WORK TASK
Would you copy the records exactly, leaving the pictures out?

(LISTED ENTRIES begins)

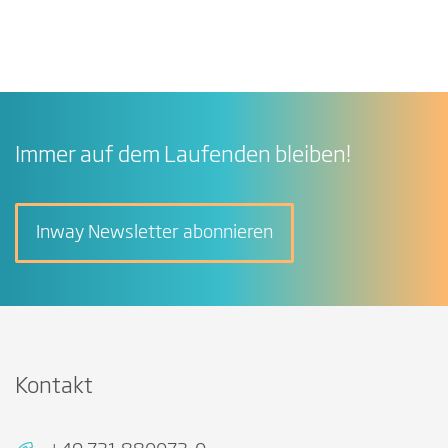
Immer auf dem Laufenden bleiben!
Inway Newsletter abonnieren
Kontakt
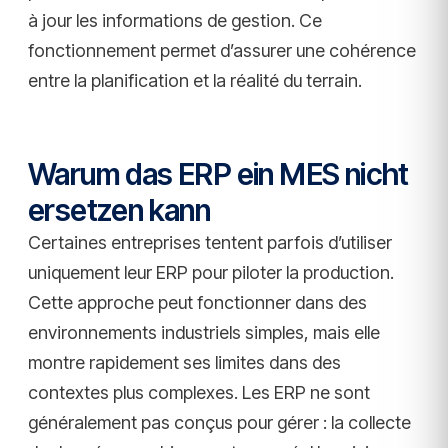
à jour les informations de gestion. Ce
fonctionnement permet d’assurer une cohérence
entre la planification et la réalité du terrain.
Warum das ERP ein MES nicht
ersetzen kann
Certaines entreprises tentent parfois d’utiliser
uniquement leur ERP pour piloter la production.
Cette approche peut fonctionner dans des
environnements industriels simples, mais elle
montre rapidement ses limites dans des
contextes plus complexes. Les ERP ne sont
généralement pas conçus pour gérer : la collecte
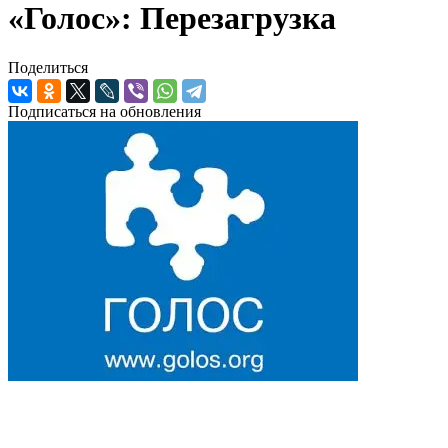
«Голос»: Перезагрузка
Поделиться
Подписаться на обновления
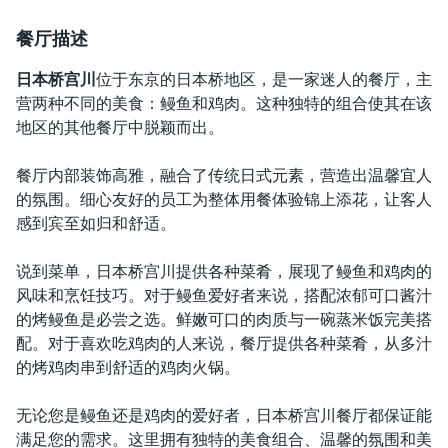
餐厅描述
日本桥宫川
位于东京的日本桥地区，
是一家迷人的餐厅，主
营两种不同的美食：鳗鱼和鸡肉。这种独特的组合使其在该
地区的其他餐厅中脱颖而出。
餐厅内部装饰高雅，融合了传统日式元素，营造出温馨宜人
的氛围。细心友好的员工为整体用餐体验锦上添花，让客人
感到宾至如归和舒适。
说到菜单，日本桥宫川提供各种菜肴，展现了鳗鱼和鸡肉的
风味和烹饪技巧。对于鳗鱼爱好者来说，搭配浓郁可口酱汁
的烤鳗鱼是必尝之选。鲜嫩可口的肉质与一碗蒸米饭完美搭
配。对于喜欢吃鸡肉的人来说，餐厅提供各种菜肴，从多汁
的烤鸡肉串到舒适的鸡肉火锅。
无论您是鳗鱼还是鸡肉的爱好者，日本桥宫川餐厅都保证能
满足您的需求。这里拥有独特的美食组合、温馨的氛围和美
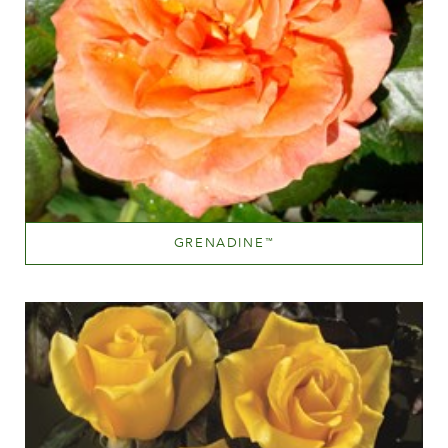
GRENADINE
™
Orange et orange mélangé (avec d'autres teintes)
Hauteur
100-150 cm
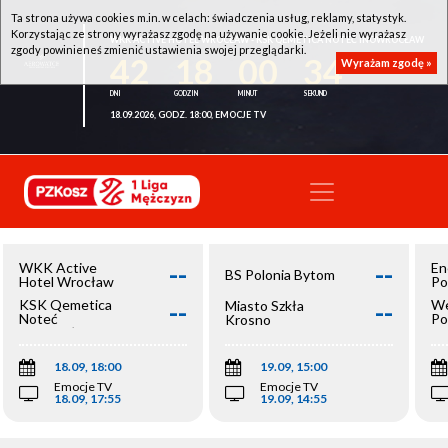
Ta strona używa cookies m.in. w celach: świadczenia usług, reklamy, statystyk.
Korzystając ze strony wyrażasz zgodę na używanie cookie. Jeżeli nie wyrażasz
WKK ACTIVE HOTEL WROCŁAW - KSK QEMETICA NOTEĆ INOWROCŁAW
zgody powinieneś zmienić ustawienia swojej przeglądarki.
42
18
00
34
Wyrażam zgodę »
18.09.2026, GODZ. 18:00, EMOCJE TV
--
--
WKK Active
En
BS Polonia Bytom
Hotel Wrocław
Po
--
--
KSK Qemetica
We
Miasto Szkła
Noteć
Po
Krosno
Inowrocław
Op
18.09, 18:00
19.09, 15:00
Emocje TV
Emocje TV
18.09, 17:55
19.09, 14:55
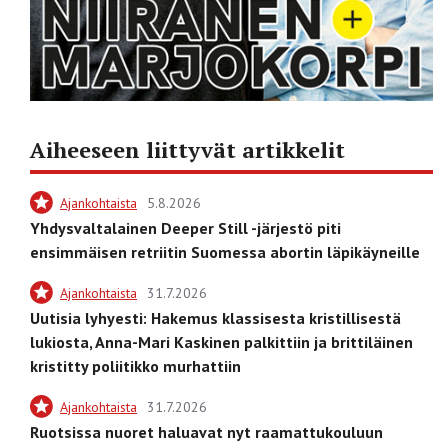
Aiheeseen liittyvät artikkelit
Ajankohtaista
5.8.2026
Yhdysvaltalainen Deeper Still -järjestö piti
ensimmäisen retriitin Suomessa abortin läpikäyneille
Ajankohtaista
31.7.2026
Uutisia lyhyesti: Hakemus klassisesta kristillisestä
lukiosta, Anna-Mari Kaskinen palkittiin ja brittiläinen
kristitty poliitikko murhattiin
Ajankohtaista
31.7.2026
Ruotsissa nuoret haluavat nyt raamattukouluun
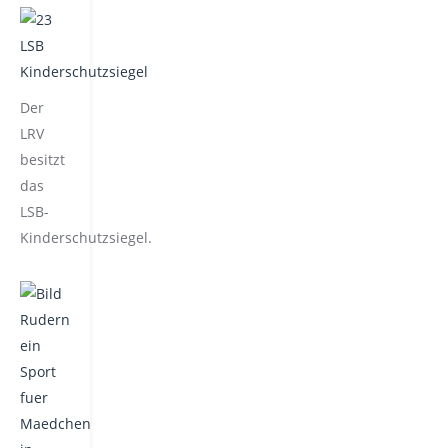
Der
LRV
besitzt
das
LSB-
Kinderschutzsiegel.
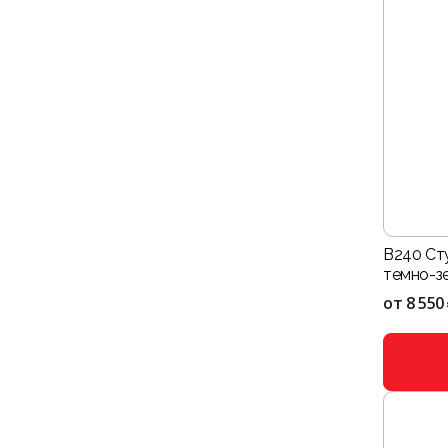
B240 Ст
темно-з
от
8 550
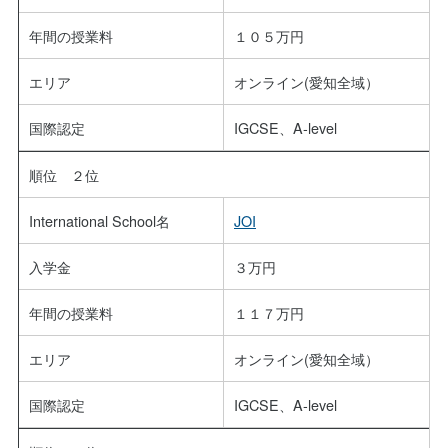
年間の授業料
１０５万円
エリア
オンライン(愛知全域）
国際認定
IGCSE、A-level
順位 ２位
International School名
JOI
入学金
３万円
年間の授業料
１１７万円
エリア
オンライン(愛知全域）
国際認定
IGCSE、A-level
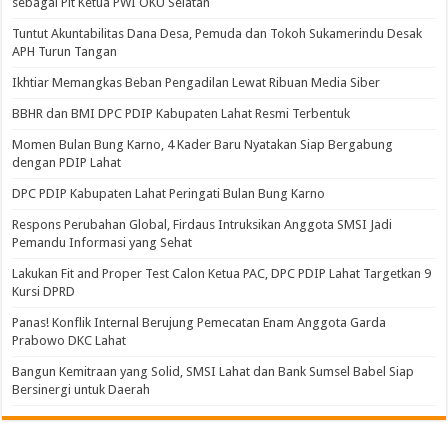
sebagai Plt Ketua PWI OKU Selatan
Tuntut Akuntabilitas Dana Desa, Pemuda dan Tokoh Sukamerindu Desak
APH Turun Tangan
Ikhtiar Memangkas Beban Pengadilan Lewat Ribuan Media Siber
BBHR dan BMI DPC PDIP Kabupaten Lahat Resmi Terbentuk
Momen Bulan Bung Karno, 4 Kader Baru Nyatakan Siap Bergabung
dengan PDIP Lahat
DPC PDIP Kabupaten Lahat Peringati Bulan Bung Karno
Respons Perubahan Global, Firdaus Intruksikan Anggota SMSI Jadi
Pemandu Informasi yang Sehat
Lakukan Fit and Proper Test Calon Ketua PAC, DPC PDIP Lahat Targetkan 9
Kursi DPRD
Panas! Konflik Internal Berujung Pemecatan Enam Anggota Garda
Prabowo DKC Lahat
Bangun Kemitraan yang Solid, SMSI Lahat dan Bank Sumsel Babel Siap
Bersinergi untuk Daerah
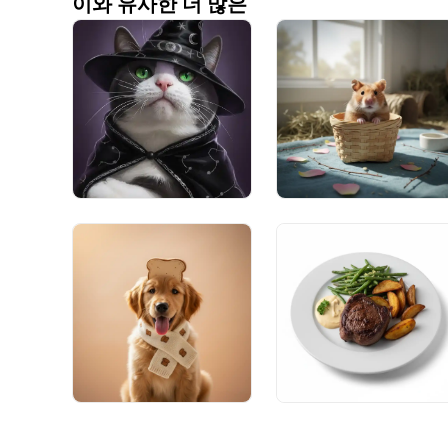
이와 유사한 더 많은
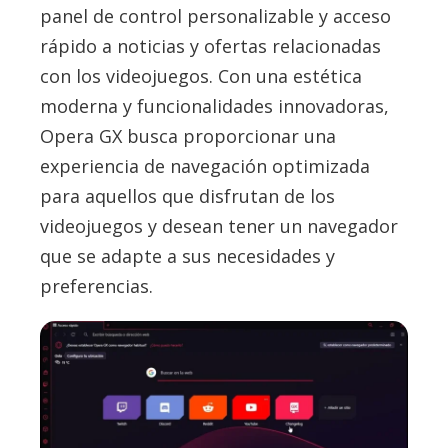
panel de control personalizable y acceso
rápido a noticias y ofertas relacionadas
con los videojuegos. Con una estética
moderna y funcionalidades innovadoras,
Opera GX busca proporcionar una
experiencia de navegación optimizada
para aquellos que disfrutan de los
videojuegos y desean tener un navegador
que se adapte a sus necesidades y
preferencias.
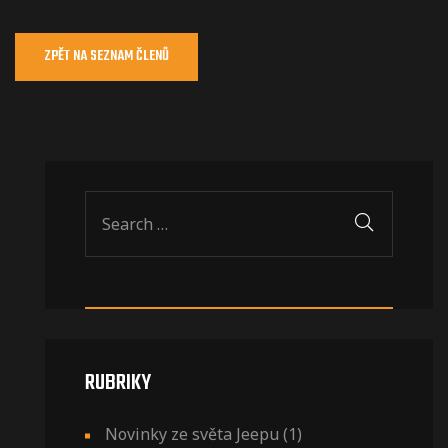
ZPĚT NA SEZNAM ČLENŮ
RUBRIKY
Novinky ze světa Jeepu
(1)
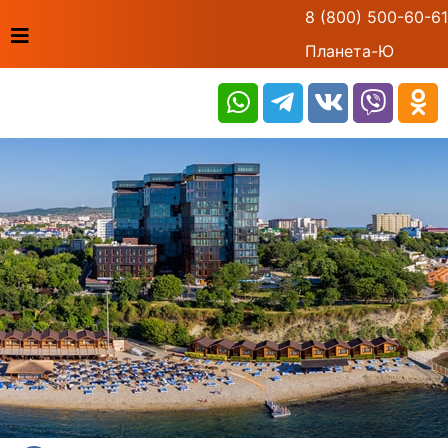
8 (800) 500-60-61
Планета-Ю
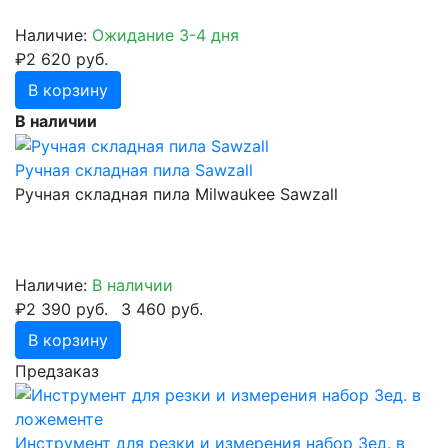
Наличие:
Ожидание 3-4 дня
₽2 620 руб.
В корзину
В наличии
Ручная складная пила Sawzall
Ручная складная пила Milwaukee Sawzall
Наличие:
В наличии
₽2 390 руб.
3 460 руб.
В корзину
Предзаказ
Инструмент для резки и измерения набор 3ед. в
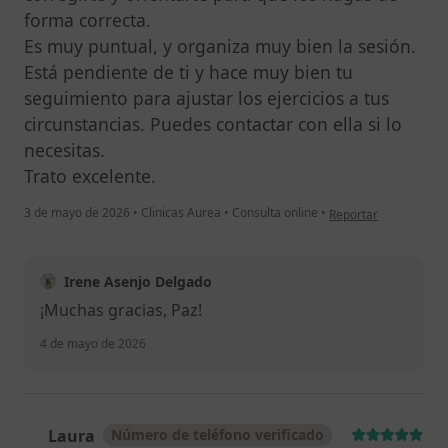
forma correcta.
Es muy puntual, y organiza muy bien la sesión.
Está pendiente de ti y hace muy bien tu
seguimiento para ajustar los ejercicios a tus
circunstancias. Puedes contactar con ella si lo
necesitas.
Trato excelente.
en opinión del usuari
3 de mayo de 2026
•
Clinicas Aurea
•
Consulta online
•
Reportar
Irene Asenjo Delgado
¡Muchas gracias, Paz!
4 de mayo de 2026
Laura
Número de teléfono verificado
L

(LISTED ENTRIES ends)

WORKED SOLUTION
Immer auf dem Laufenden bleiben!
Inway Newsletter abonnieren
Kontakt
à jour les informations de gestion. Ce
fonctionnement permet d’assurer une cohérence
entre la planification et la réalité du terrain.
Warum das ERP ein MES nicht
ersetzen kann
Certaines entreprises tentent parfois d’utiliser
uniquement leur ERP pour piloter la production.
Cette approche peut fonctionner dans des
environnements industriels simples, mais elle
montre rapidement ses limites dans des
contextes plus complexes. Les ERP ne sont
généralement pas conçus pour gérer : la collecte
«Голос»: Перезагрузка
Поделиться
Подписаться на обновления
餐厅描述
日本桥宫川
位于东京的日本桥地区，
是一家迷人的餐厅，主
营两种不同的美食：鳗鱼和鸡肉。这种独特的组合使其在该
地区的其他餐厅中脱颖而出。
餐厅内部装饰高雅，融合了传统日式元素，营造出温馨宜人
的氛围。细心友好的员工为整体用餐体验锦上添花，让客人
感到宾至如归和舒适。
说到菜单，日本桥宫川提供各种菜肴，展现了鳗鱼和鸡肉的
风味和烹饪技巧。对于鳗鱼爱好者来说，搭配浓郁可口酱汁
的烤鳗鱼是必尝之选。鲜嫩可口的肉质与一碗蒸米饭完美搭
配。对于喜欢吃鸡肉的人来说，餐厅提供各种菜肴，从多汁
的烤鸡肉串到舒适的鸡肉火锅。
无论您是鳗鱼还是鸡肉的爱好者，日本桥宫川餐厅都保证能
满足您的需求。这里拥有独特的美食组合、温馨的氛围和美
GRENADINE
™
Orange et orange mélangé (avec d'autres teintes)
Hauteur
100-150 cm
Ta strona używa cookies m.in. w celach: świadczenia usług, reklamy, statystyk.
Korzystając ze strony wyrażasz zgodę na używanie cookie. Jeżeli nie wyrażasz
WKK ACTIVE HOTEL WROCŁAW - KSK QEMETICA NOTEĆ INOWROCŁAW
zgody powinieneś zmienić ustawienia swojej przeglądarki.
42
18
00
34
Wyrażam zgodę »
18.09.2026, GODZ. 18:00, EMOCJE TV
--
--
WKK Active
En
BS Polonia Bytom
Hotel Wrocław
Po
--
--
KSK Qemetica
We
Miasto Szkła
Noteć
Po
Krosno
Inowrocław
Op
18.09, 18:00
19.09, 15:00
Emocje TV
Emocje TV
18.09, 17:55
19.09, 14:55
Aiheeseen liittyvät artikkelit
Ajankohtaista
5.8.2026
Yhdysvaltalainen Deeper Still -järjestö piti
ensimmäisen retriitin Suomessa abortin läpikäyneille
Ajankohtaista
31.7.2026
Uutisia lyhyesti: Hakemus klassisesta kristillisestä
lukiosta, Anna-Mari Kaskinen palkittiin ja brittiläinen
kristitty poliitikko murhattiin
Ajankohtaista
31.7.2026
Ruotsissa nuoret haluavat nyt raamattukouluun
Der
LRV
besitzt
das
LSB-
Kinderschutzsiegel.
B240 Ст
темно-з
от
8 550
年間の授業料
１０５万円
エリア
オンライン(愛知全域）
国際認定
IGCSE、A-level
順位 ２位
International School名
JOI
入学金
３万円
年間の授業料
１１７万円
エリア
オンライン(愛知全域）
国際認定
IGCSE、A-level
sebagai Plt Ketua PWI OKU Selatan
Tuntut Akuntabilitas Dana Desa, Pemuda dan Tokoh Sukamerindu Desak
APH Turun Tangan
Ikhtiar Memangkas Beban Pengadilan Lewat Ribuan Media Siber
BBHR dan BMI DPC PDIP Kabupaten Lahat Resmi Terbentuk
Momen Bulan Bung Karno, 4 Kader Baru Nyatakan Siap Bergabung
dengan PDIP Lahat
DPC PDIP Kabupaten Lahat Peringati Bulan Bung Karno
Respons Perubahan Global, Firdaus Intruksikan Anggota SMSI Jadi
Pemandu Informasi yang Sehat
Lakukan Fit and Proper Test Calon Ketua PAC, DPC PDIP Lahat Targetkan 9
Kursi DPRD
Panas! Konflik Internal Berujung Pemecatan Enam Anggota Garda
Prabowo DKC Lahat
Bangun Kemitraan yang Solid, SMSI Lahat dan Bank Sumsel Babel Siap
Bersinergi untuk Daerah
이와 유사한 더 많은
panel de control personalizable y acceso
rápido a noticias y ofertas relacionadas
con los videojuegos. Con una estética
moderna y funcionalidades innovadoras,
Opera GX busca proporcionar una
experiencia de navegación optimizada
para aquellos que disfrutan de los
videojuegos y desean tener un navegador
que se adapte a sus necesidades y
preferencias.
ZPĚT NA SEZNAM ČLENŮ
RUBRIKY
Novinky ze světa Jeepu
(1)
8 (800) 500-60-61
Планета-Ю
Наличие:
Ожидание 3-4 дня
₽2 620 руб.
В корзину
В наличии
Ручная складная пила Sawzall
Ручная складная пила Milwaukee Sawzall
Наличие:
В наличии
₽2 390 руб.
3 460 руб.
В корзину
Предзаказ
Инструмент для резки и измерения набор 3ед. в
forma correcta.
Es muy puntual, y organiza muy bien la sesión.
Está pendiente de ti y hace muy bien tu
seguimiento para ajustar los ejercicios a tus
circunstancias. Puedes contactar con ella si lo
necesitas.
Trato excelente.
en opinión del usuari
3 de mayo de 2026
•
Clinicas Aurea
•
Consulta online
•
Reportar
Irene Asenjo Delgado
¡Muchas gracias, Paz!
4 de mayo de 2026
Laura
Número de teléfono verificado
L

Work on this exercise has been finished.